Scientists are planning to augment their method to identify the other major cause of transplant rejection, attacks by antibodies, which are not living cells but proteins the body creates to neutralize foreign entities.

Kwong said, “Antibodies kill their target cells through similar types of enzymes. In the future, we envision a single sensor to detect both types of rejection. This method could be adapted to tease out multiple problems like rejection, infection or injury to the transplanted organ. The treatments for all of those are different, so we could select the proper treatment or combination of treatments and also use the test to measure how effective treatment is.”
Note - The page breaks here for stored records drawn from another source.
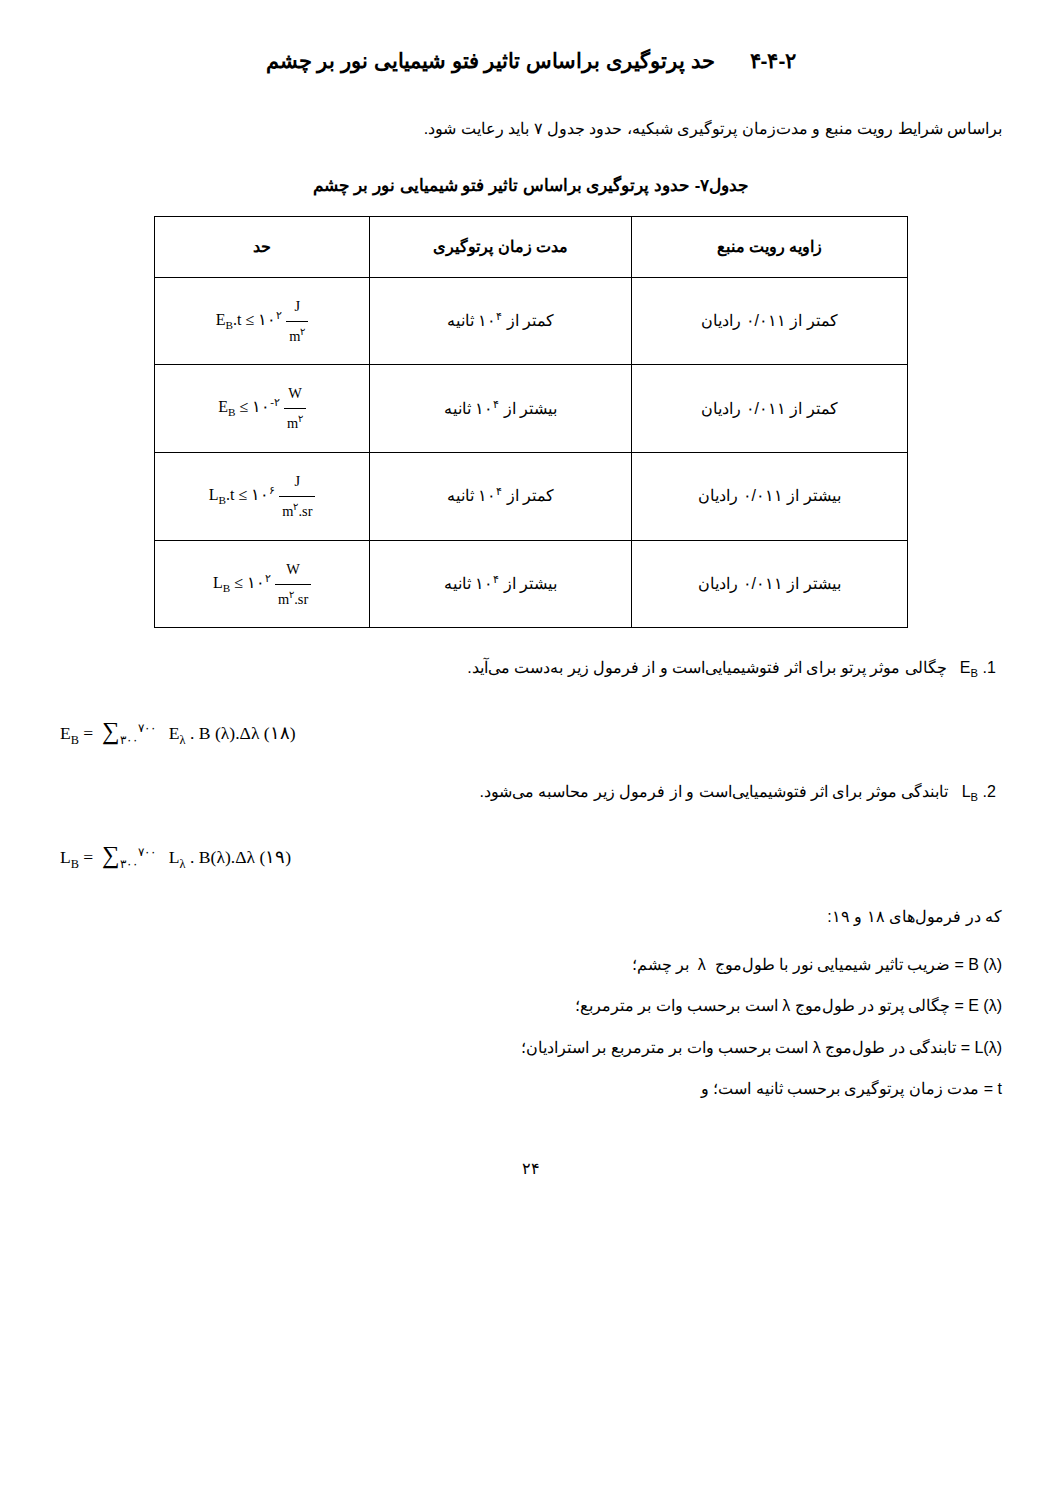۴-۴-۲ حد پرتوگیری براساس تاثیر فتو شیمیایی نور بر چشم
براساس شرایط رویت منبع و مدت‌زمان پرتوگیری شبکیه، حدود جدول ۷ باید رعایت شود.
جدول۷- حدود پرتوگیری براساس تاثیر فتو شیمیایی نور بر چشم
| زاویه رویت منبع | مدت زمان پرتوگیری | حد |
| --- | --- | --- |
| کمتر از ۰/۰۱۱ رادیان | کمتر از ۱۰ ۴ ثانیه | E B .t ≤ ۱۰ ۲ J m ۲ |
| کمتر از ۰/۰۱۱ رادیان | بیشتر از ۱۰ ۴ ثانیه | E B ≤ ۱۰ -۲ W m ۲ |
| بیشتر از ۰/۰۱۱ رادیان | کمتر از ۱۰ ۴ ثانیه | L B .t ≤ ۱۰ ۶ J m ۲ .sr |
| بیشتر از ۰/۰۱۱ رادیان | بیشتر از ۱۰ ۴ ثانیه | L B ≤ ۱۰ ۲ W m ۲ .sr |
EB چگالی موثر پرتو برای اثر فتوشیمیایی‌است و از فرمول زیر به‌دست می‌آید.
EB = ∑۳۰۰۷۰۰ Eλ . B (λ).Δλ (۱۸)
LB تابندگی موثر برای اثر فتوشیمیایی‌است و از فرمول زیر محاسبه می‌شود.
LB = ∑۳۰۰۷۰۰ Lλ . B(λ).Δλ (۱۹)
که در فرمول‌های ۱۸ و ۱۹:
B (λ) = ضریب تاثیر شیمیایی نور با طول‌موج λ بر چشم؛
E (λ) = چگالی پرتو در طول‌موج λ است برحسب وات بر مترمربع؛
L(λ) = تابندگی در طول‌موج λ است برحسب وات بر مترمربع بر استرادیان؛
t = مدت زمان پرتوگیری برحسب ثانیه است؛ و
۲۴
Dr. Andrew Adams, co-principal investigator and an associate professor of surgery at Emory University School of Medicine said, “Biopsies are currently the gold standard in detection but they can go wrong, and the wide, long needle can damage tissue. The biggest risk of a biopsy is bleeding and injury to the transplanted organ.”

“Then there’s the possibility of infection. You’re also just taking a tiny fraction of the transplanted organ to determine what’s going on with the whole organ, and you may miss rejection or misdiagnose it because the needle didn’t hit the right spot. The urine test gets a more global reading on the whole organ, and it has other advantages over biopsies.”

Kwong said, “The biopsy is not predictive. It’s a static snapshot. It’s like looking at a photo of people in mid-jump. You don’t know if they’re on their way up or on their way down. With a biopsy, you don’t know whether the rejection is progressing or regressing. Our method measures biological activity rates, and that tells us where things are going.

Kwong and Adams published the study’s results in the journal Nature Biomedical Engineering on February 18, 2019.